_Trecho transcrito_
|---|

Amigos do Fingidor

terça-feira, 14 de março de 2017

Foi jogar futebol...



Pedro Lucas Lindoso

Dizem que há duas grandes torcidas no Brasil. A torcida do Flamengo e a dos antiflamenguistas. Seu Nonato, vascaíno fervoroso, fazia parte desta última. Além de vascaíno fanático, era um conhecido e assumido antiflamengo.
Raimundo Nonato de Souza Matos, seu Nonato, faleceu recentemente, deixando condoídos e saudosos os advogados, juízes e servidores do Fórum Trabalhista de Manaus.
Conhecia seu Nonato há mais de uma década. Desde que retornei à Manaus. Uma figura, seu Nonato. Vendeu cafezinho pelos andares do fórum por décadas. Um privilégio renovado constantemente. Seu acesso ao fórum foi sempre assegurado e defendido a unhas e dentes, não sei se pela Associação dos Advogados Trabalhistas ou pela Associação dos Juízes Trabalhistas. Provavelmente por ambas. O fato é que nenhuma administração do fórum, nesses anos todos, ousou proibir a entrada de seu Nonato. Ele sempre portando sua trinca de robustas garrafas térmicas. Nonato foi responsável por décadas por um dos cafezinhos mais prestigiados da Justiça amazonense. 
Penso que por muito tempo, provavelmente desde o século passado, pagava-se R$0,50 pelo copinho. Foi reajustado há cerca de dois anos para R$1,00. Ninguém reclamou ou boicotou o seu Nonato. Um reajuste de 100%, era verdade. Mas o preço ficara congelado anos e anos, até por uma questão de troco. Atitude sábia não observada pela Prefeitura que recentemente aumentou o preço do ônibus abrindo uma polêmica sem fim pelos vinte centavos quebrados.

|---|

Substitua "vascaíno" por "botafoguense" no trecho do texto sobre seu Nonato que vai de "Foi jogar futebol..." até "Trabalhista de Manaus.", e apresente esse trecho com a troca feita.

_Dados fornecidos_
|---|

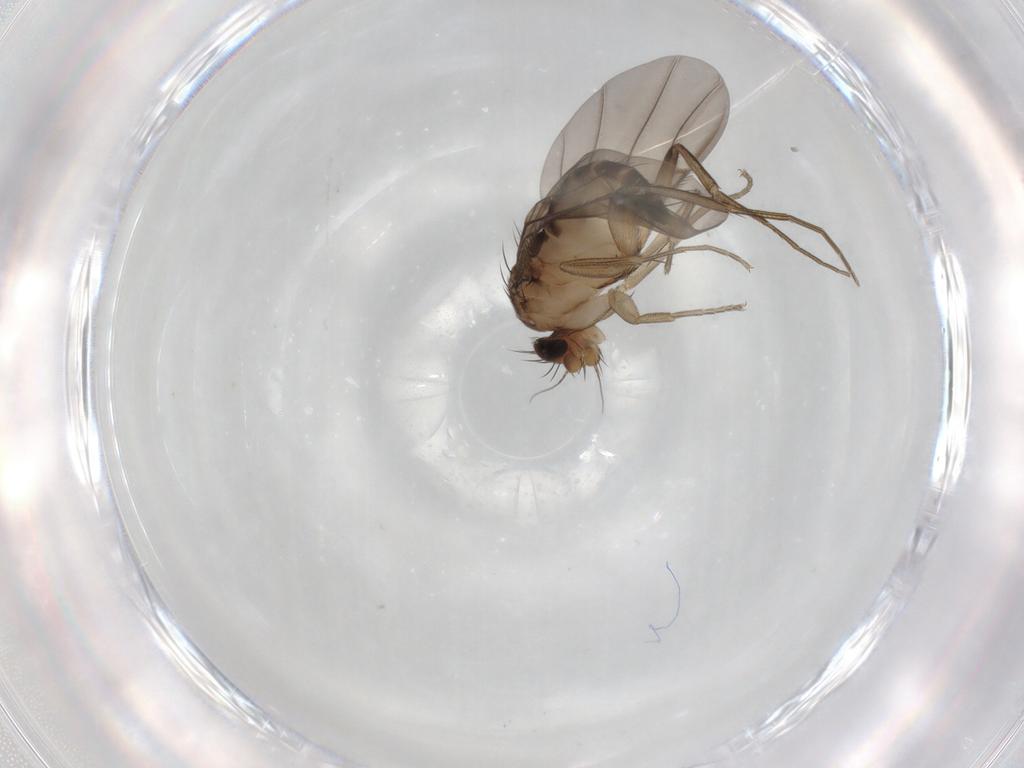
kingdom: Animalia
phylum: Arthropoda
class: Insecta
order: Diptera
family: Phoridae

|---|

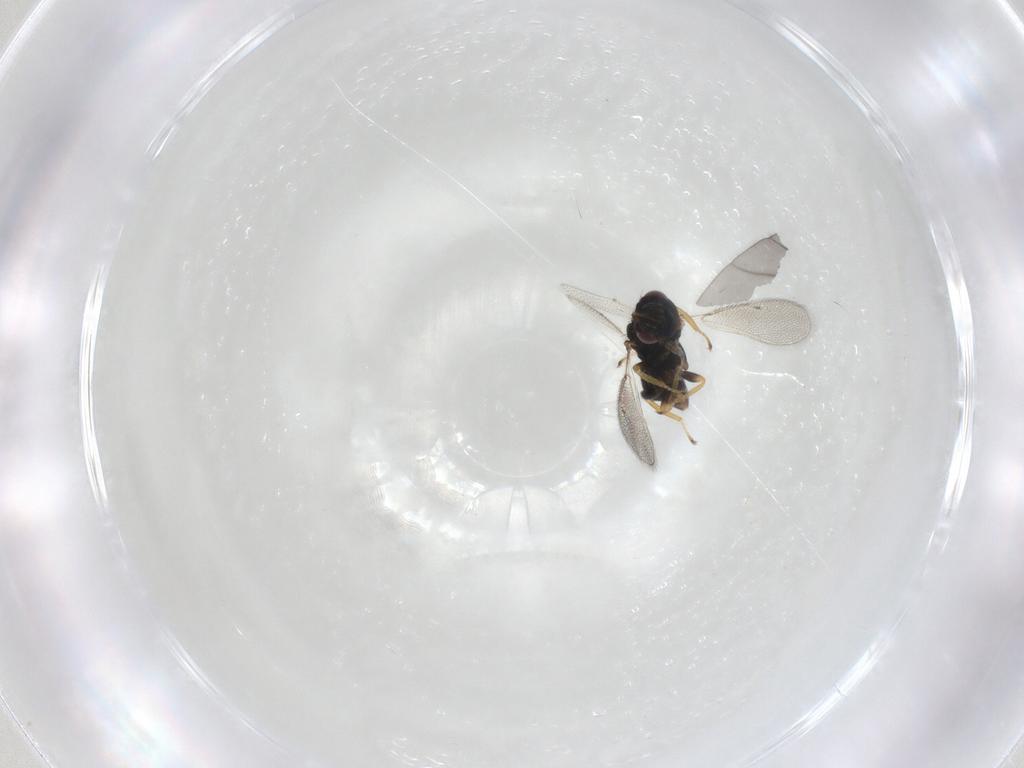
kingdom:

|---|

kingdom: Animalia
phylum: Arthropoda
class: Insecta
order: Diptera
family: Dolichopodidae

|---|

_Resposta escrita_
Foi jogar futebol...



Pedro Lucas Lindoso

Dizem que há duas grandes torcidas no Brasil. A torcida do Flamengo e a dos antiflamenguistas. Seu Nonato, botafoguense fervoroso, fazia parte desta última. Além de botafoguense fanático, era um conhecido e assumido antiflamengo.
Raimundo Nonato de Souza Matos, seu Nonato, faleceu recentemente, deixando condoídos e saudosos os advogados, juízes e servidores do Fórum Trabalhista de Manaus.